**Material for the task:**
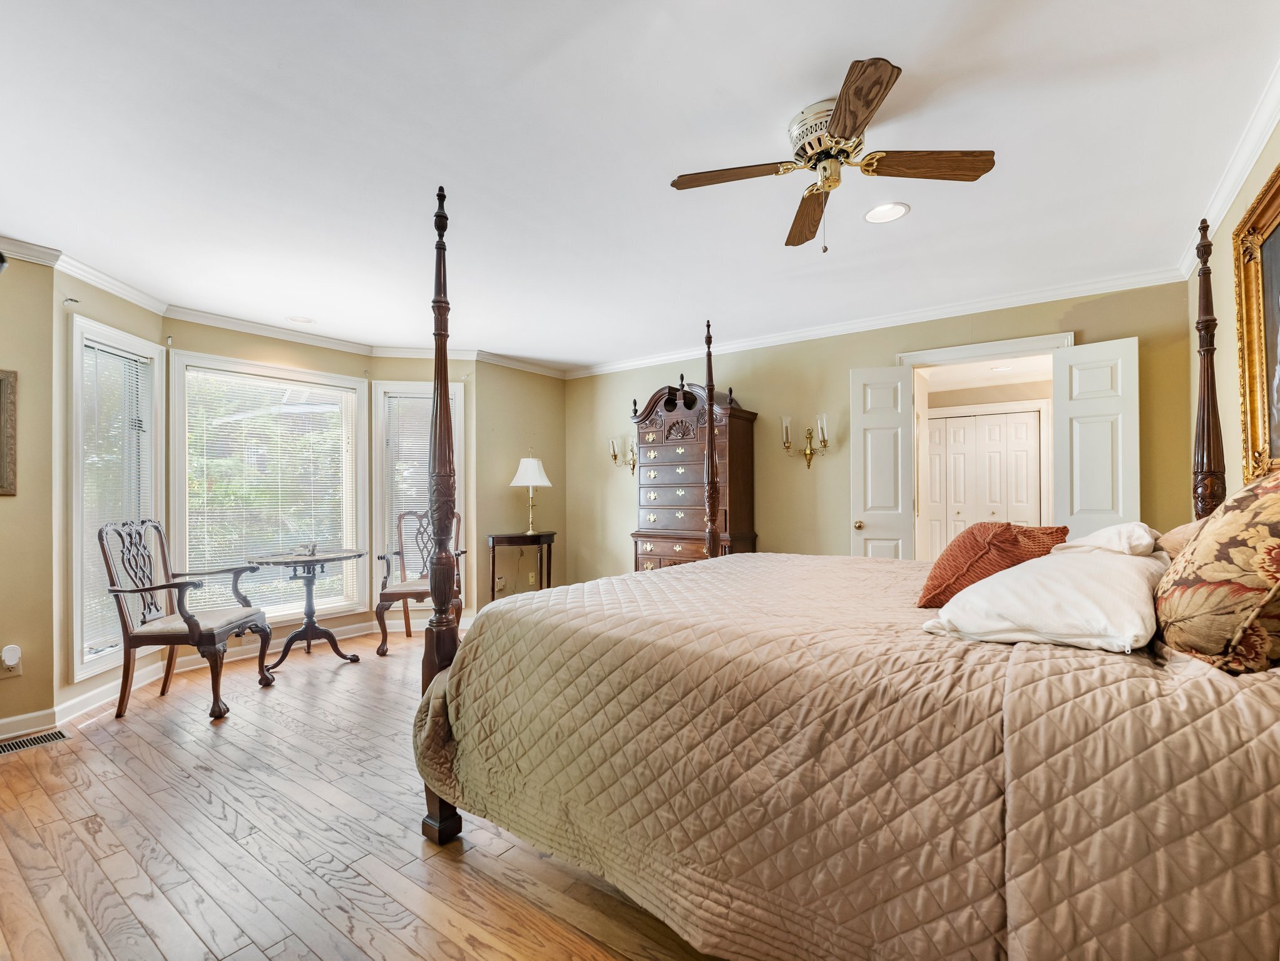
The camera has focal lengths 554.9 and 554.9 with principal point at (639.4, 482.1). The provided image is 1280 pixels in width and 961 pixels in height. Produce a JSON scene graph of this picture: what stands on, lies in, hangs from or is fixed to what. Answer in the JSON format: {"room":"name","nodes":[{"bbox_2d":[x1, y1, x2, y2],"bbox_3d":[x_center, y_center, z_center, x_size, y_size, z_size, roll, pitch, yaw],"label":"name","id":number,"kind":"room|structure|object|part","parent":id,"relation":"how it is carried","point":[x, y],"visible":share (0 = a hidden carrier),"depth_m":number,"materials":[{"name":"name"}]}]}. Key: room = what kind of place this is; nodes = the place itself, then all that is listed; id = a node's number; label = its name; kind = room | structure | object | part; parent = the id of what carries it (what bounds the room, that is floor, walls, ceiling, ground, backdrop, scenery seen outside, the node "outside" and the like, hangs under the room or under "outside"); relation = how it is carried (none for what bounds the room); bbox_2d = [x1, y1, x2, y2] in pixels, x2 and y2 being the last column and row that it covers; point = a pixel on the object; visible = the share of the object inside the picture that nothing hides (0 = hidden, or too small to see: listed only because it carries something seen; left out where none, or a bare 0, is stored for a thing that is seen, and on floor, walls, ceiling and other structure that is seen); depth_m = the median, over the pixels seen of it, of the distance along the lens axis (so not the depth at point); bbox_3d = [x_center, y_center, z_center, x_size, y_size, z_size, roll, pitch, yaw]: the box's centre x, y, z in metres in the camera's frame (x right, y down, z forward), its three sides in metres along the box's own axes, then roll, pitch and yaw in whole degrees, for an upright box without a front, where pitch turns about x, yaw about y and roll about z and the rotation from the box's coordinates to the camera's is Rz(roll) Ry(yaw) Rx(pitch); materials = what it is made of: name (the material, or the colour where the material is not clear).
{"room":"bedroom","nodes":[
{"label":"bedroom","id":0,"kind":"room"},
{"bbox_2d":[0,247,56,740],"bbox_3d":[-3.541,0.039,2.342,0.145,2.468,1.568,-1,-1,36],"label":"left wall","id":1,"kind":"structure","parent":0,"point":[9,502],"depth_m":2.82,"materials":[{"name":"beige paint"}]},
{"bbox_2d":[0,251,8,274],"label":"wall sconce","id":2,"kind":"object","parent":1,"relation":"attached to","point":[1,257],"visible":0.99,"depth_m":2.44,"materials":[{"name":"black"}]},
{"bbox_2d":[0,368,18,495],"bbox_3d":[-3.203,-0.244,2.535,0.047,0.610,0.466,-1,-1,36],"label":"picture frame","id":3,"kind":"object","parent":1,"relation":"attached to","point":[1,381],"visible":0.99,"depth_m":2.71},
{"bbox_2d":[0,644,22,677],"bbox_3d":[-3.097,0.886,2.727,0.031,0.131,0.071,-1,-1,36],"label":"wall outlet","id":4,"kind":"object","parent":1,"relation":"attached to","point":[17,669],"visible":0.99,"depth_m":2.73,"materials":[{"name":"white plastic"}]},
{"bbox_2d":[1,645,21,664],"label":"plug-in device","id":5,"kind":"object","parent":4,"relation":"attached to","point":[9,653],"visible":0.98,"depth_m":2.73,"materials":[{"name":"white plastic"}]},
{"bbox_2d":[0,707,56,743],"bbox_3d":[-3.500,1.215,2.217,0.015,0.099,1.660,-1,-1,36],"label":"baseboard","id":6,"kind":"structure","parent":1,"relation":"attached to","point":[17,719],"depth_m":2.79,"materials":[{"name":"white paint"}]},
{"bbox_2d":[50,260,167,723],"bbox_3d":[-3.183,0.056,3.375,0.156,2.424,1.120,0,-1,-4],"label":"bay left wall","id":7,"kind":"structure","parent":0,"point":[114,313],"depth_m":3.09,"materials":[{"name":"beige paint"}]},
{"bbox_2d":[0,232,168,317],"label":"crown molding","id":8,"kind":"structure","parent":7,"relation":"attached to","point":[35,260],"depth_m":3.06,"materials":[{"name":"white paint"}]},
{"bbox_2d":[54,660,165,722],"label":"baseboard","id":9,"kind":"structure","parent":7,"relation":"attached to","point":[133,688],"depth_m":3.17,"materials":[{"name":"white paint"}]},
{"bbox_2d":[68,316,161,682],"bbox_3d":[-3.143,0.107,3.291,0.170,1.983,0.695,0,-1,-4],"label":"window","id":10,"kind":"structure","parent":7,"relation":"in","point":[79,384],"depth_m":3.21,"materials":[{"name":"white glass"}]},
{"bbox_2d":[83,338,151,658],"bbox_3d":[-3.121,0.089,3.331,0.049,1.742,0.497,0,-1,-2],"label":"window blind","id":11,"kind":"object","parent":10,"relation":"attached to","point":[97,357],"visible":0.65,"depth_m":3.29,"materials":[{"name":"white plastic"}]},
{"bbox_2d":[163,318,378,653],"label":"bay wall center","id":12,"kind":"structure","parent":0,"point":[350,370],"depth_m":4.20,"materials":[{"name":"beige paint"}]},
{"bbox_2d":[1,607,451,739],"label":"baseboard","id":13,"kind":"structure","parent":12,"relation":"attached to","point":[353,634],"depth_m":3.34,"materials":[{"name":"white paint"}]},
{"bbox_2d":[170,351,368,628],"bbox_3d":[-2.794,0.119,4.287,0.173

**Task details:** Restate the full listing verbatim and drop every picture.

**The completed task:**
The camera has focal lengths 554.9 and 554.9 with principal point at (639.4, 482.1). The provided image is 1280 pixels in width and 961 pixels in height. Produce a JSON scene graph of this picture: what stands on, lies in, hangs from or is fixed to what. Answer in the JSON format: {"room":"name","nodes":[{"bbox_2d":[x1, y1, x2, y2],"bbox_3d":[x_center, y_center, z_center, x_size, y_size, z_size, roll, pitch, yaw],"label":"name","id":number,"kind":"room|structure|object|part","parent":id,"relation":"how it is carried","point":[x, y],"visible":share (0 = a hidden carrier),"depth_m":number,"materials":[{"name":"name"}]}]}. Key: room = what kind of place this is; nodes = the place itself, then all that is listed; id = a node's number; label = its name; kind = room | structure | object | part; parent = the id of what carries it (what bounds the room, that is floor, walls, ceiling, ground, backdrop, scenery seen outside, the node "outside" and the like, hangs under the room or under "outside"); relation = how it is carried (none for what bounds the room); bbox_2d = [x1, y1, x2, y2] in pixels, x2 and y2 being the last column and row that it covers; point = a pixel on the object; visible = the share of the object inside the picture that nothing hides (0 = hidden, or too small to see: listed only because it carries something seen; left out where none, or a bare 0, is stored for a thing that is seen, and on floor, walls, ceiling and other structure that is seen); depth_m = the median, over the pixels seen of it, of the distance along the lens axis (so not the depth at point); bbox_3d = [x_center, y_center, z_center, x_size, y_size, z_size, roll, pitch, yaw]: the box's centre x, y, z in metres in the camera's frame (x right, y down, z forward), its three sides in metres along the box's own axes, then roll, pitch and yaw in whole degrees, for an upright box without a front, where pitch turns about x, yaw about y and roll about z and the rotation from the box's coordinates to the camera's is Rz(roll) Ry(yaw) Rx(pitch); materials = what it is made of: name (the material, or the colour where the material is not clear).
{"room":"bedroom","nodes":[
{"label":"bedroom","id":0,"kind":"room"},
{"bbox_2d":[0,247,56,740],"bbox_3d":[-3.541,0.039,2.342,0.145,2.468,1.568,-1,-1,36],"label":"left wall","id":1,"kind":"structure","parent":0,"point":[9,502],"depth_m":2.82,"materials":[{"name":"beige paint"}]},
{"bbox_2d":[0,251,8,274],"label":"wall sconce","id":2,"kind":"object","parent":1,"relation":"attached to","point":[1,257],"visible":0.99,"depth_m":2.44,"materials":[{"name":"black"}]},
{"bbox_2d":[0,368,18,495],"bbox_3d":[-3.203,-0.244,2.535,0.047,0.610,0.466,-1,-1,36],"label":"picture frame","id":3,"kind":"object","parent":1,"relation":"attached to","point":[1,381],"visible":0.99,"depth_m":2.71},
{"bbox_2d":[0,644,22,677],"bbox_3d":[-3.097,0.886,2.727,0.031,0.131,0.071,-1,-1,36],"label":"wall outlet","id":4,"kind":"object","parent":1,"relation":"attached to","point":[17,669],"visible":0.99,"depth_m":2.73,"materials":[{"name":"white plastic"}]},
{"bbox_2d":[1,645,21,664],"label":"plug-in device","id":5,"kind":"object","parent":4,"relation":"attached to","point":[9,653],"visible":0.98,"depth_m":2.73,"materials":[{"name":"white plastic"}]},
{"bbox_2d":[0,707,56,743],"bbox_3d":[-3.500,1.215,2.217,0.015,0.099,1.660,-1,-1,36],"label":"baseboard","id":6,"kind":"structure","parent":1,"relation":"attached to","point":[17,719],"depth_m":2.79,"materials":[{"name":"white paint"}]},
{"bbox_2d":[50,260,167,723],"bbox_3d":[-3.183,0.056,3.375,0.156,2.424,1.120,0,-1,-4],"label":"bay left wall","id":7,"kind":"structure","parent":0,"point":[114,313],"depth_m":3.09,"materials":[{"name":"beige paint"}]},
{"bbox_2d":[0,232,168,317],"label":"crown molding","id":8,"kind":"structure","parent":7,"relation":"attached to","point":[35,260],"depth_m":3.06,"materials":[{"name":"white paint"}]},
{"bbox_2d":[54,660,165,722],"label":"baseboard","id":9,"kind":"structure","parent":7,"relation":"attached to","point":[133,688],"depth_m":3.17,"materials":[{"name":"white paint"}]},
{"bbox_2d":[68,316,161,682],"bbox_3d":[-3.143,0.107,3.291,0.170,1.983,0.695,0,-1,-4],"label":"window","id":10,"kind":"structure","parent":7,"relation":"in","point":[79,384],"depth_m":3.21,"materials":[{"name":"white glass"}]},
{"bbox_2d":[83,338,151,658],"bbox_3d":[-3.121,0.089,3.331,0.049,1.742,0.497,0,-1,-2],"label":"window blind","id":11,"kind":"object","parent":10,"relation":"attached to","point":[97,357],"visible":0.65,"depth_m":3.29,"materials":[{"name":"white plastic"}]},
{"bbox_2d":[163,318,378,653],"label":"bay wall center","id":12,"kind":"structure","parent":0,"point":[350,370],"depth_m":4.20,"materials":[{"name":"beige paint"}]},
{"bbox_2d":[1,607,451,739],"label":"baseboard","id":13,"kind":"structure","parent":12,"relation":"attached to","point":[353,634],"depth_m":3.34,"materials":[{"name":"white paint"}]},
{"bbox_2d":[170,351,368,628],"bbox_3d":[-2.794,0.119,4.287,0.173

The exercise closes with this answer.